EXERCISE TEXT:

——

Foodics completes 100% takeover of Norma AI, fully integrating its agentic analytics
The Greece-built AI for restaurants is now part of Foodics, scaling plain-language BI and Agentic decisioning across 40,000+ branches.

Saudi Arabia-headquartered Foodics completed its full acquisition of Greece-based AI company Norma AI on 22 June, 2026. Norma's Analytics Agent and BI application are integrated into Foodics, following Foodics' initial partial stake acquired in Q1 2025.
Foodics has finished the job: on 22 June, 2026, the Saudi Arabia-headquartered restaurant operations and financial management platform completed its 100% acquisition of Norma AI, a Greece-based artificial intelligence company built for hospitality. The Norma team has now joined Foodics' AI division, and Norma’s Analytics Agent plus BI application have been fully integrated into the Foodics platform.

——

Recorded data
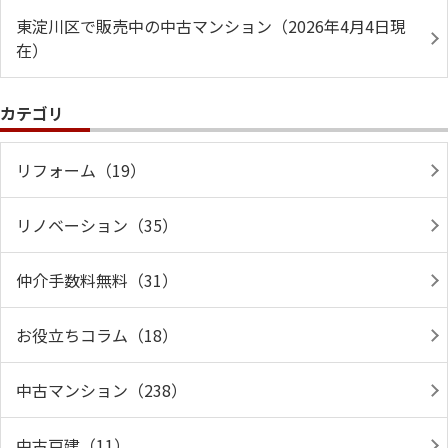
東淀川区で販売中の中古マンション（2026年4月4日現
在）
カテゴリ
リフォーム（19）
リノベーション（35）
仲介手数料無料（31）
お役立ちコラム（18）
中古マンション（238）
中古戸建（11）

——

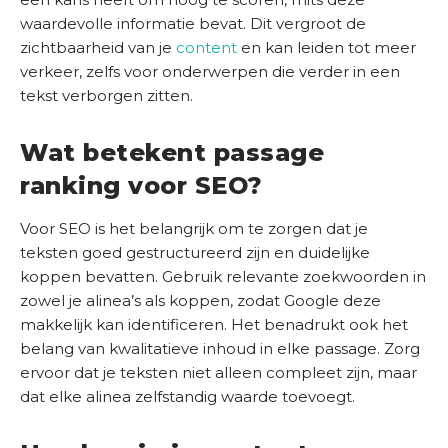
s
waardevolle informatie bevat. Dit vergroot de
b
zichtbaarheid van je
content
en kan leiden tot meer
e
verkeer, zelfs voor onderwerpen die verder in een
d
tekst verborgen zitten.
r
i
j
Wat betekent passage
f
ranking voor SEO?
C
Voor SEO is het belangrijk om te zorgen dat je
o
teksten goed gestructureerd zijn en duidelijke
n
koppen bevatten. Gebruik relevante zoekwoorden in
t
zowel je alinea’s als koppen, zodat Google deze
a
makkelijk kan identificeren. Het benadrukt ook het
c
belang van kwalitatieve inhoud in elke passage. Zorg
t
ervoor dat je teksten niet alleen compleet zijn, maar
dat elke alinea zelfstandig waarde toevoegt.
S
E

——

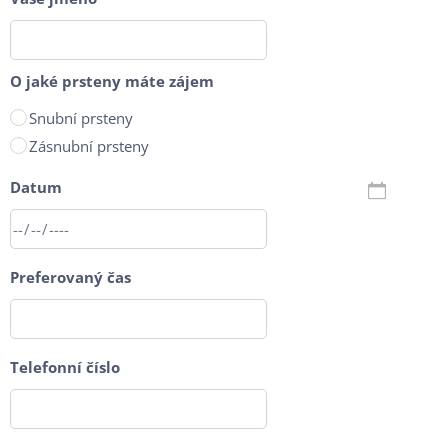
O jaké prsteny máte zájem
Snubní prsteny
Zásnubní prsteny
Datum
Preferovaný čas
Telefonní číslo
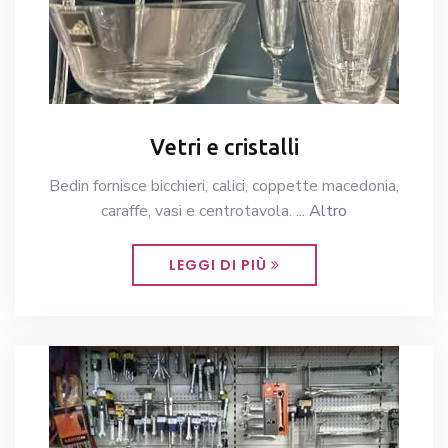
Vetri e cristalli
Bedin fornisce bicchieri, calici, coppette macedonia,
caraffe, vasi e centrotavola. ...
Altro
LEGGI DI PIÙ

——

REQUIRED WORK:
• 1. Please update the Foodics acquisition article, starting at "Saudi Arabia-headquartered Foodics" and ending at "the Foodics platform.", and replace "Analytics Agent" with "analytics assistant" in that passage.
• 2. Answer these questions using the Foodics acquisition article:
(a) Across how many branches is the integrated AI said to scale?
(b) In what period did Foodics acquire its initial partial stake in Norma AI?
(c) Which part of Foodics has the Norma team joined?
• 3. Proceed with the Foodics acquisition article, writing the next passage after its final sentence.

ANSWERS GIVEN:
• 1.
Saudi Arabia-headquartered Foodics completed its full acquisition of Greece-based AI company Norma AI on 22 June, 2026. Norma's analytics assistant and BI application are integrated into Foodics, following Foodics' initial partial stake acquired in Q1 2025.
Foodics has finished the job: on 22 June, 2026, the Saudi Arabia-headquartered restaurant operations and financial management platform completed its 100% acquisition of Norma AI, a Greece-based artificial intelligence company built for hospitality. The Norma team has now joined Foodics' AI division, and Norma’s analytics assistant plus BI application have been fully integrated into the Foodics platform.

• 2.
(a) 40,000+ branches
(b) Q1 2025
(c) Foodics' AI division

• 3.
This is not a paper deal that takes years to matter. Foodics says Norma’s technology was already successfully integrated after the initial partial stake acquired in Q1 2025, and since then has been adopted by more than 10,000 Foodics customer branches. With the acquisition now complete, Foodics is positioning Norma’s agentic capabilities as a key ingredient in its push toward an AI-native platform for restaurant operations, with “next generation of Agentic AI” intended to deliver intelligent, real-time decision-making at a scale the industry has not seen before.
If you’ve followed restaurant tech, you know the pattern. Operators drown in operational data, but most of it stays trapped behind dashboards that require technical skills or at least patience. Norma was built to bridge that gap between hospitality operators and data, specifically to make advanced analytics “radically simple, actionable, and accessible for business users without technical expertise.” Founded by George Henein and Anastasios Anastasiadis, Norma targeted a painful reality: data exists, but turning it into decisions fast enough to matter is still hard.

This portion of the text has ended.